» **Extracted entries**
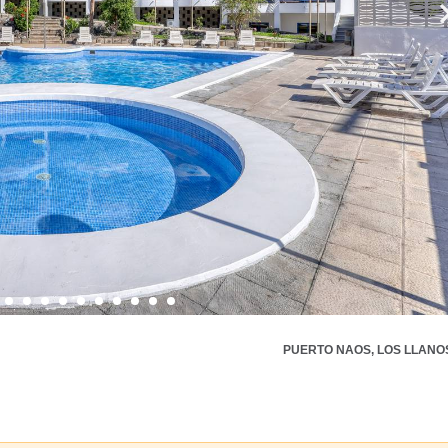
PUERTO NAOS, LOS LLANO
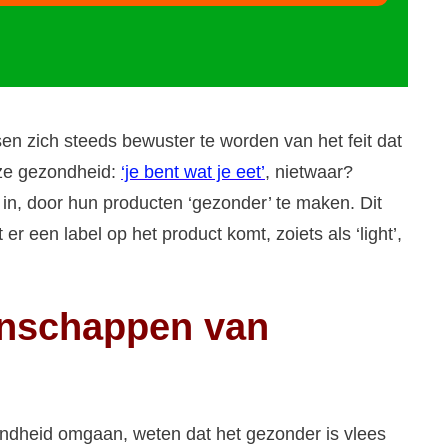
 zich steeds bewuster te worden van het feit dat
nze gezondheid:
‘je bent wat je eet’
, nietwaar?
in, door hun producten ‘gezonder’ te maken. Dit
r een label op het product komt, zoiets als ‘light’,
enschappen van
ndheid omgaan, weten dat het gezonder is vlees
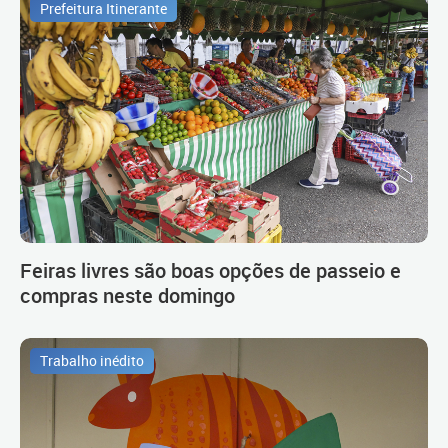
Prefeitura Itinerante
Feiras livres são boas opções de passeio e
compras neste domingo
Trabalho inédito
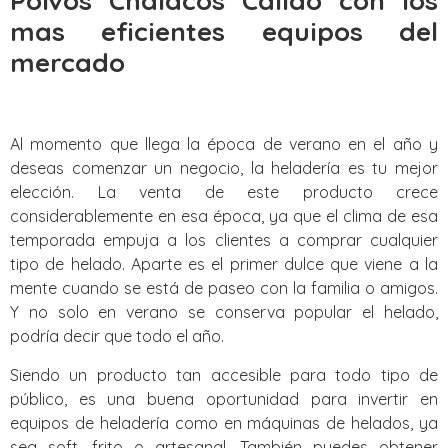
Polvos Chalacos Callao con los
mas eficientes equipos del
mercado
Al momento que llega la época de verano en el año y
deseas comenzar un negocio, la heladería es tu mejor
elección. La venta de este producto crece
considerablemente en esa época, ya que el clima de esa
temporada empuja a los clientes a comprar cualquier
tipo de helado. Aparte es el primer dulce que viene a la
mente cuando se está de paseo con la familia o amigos.
Y no solo en verano se conserva popular el helado,
podría decir que todo el año.
Siendo un producto tan accesible para todo tipo de
público, es una buena oportunidad para invertir en
equipos de heladería como en máquinas de helados, ya
sea soft, frito o artesanal. También puedes obtener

» **Task item**
Write out every line of the preceding listing that contains "tipo".

» **Result below**
tipo de helado. Aparte es el primer dulce que viene a la
Siendo un producto tan accesible para todo tipo de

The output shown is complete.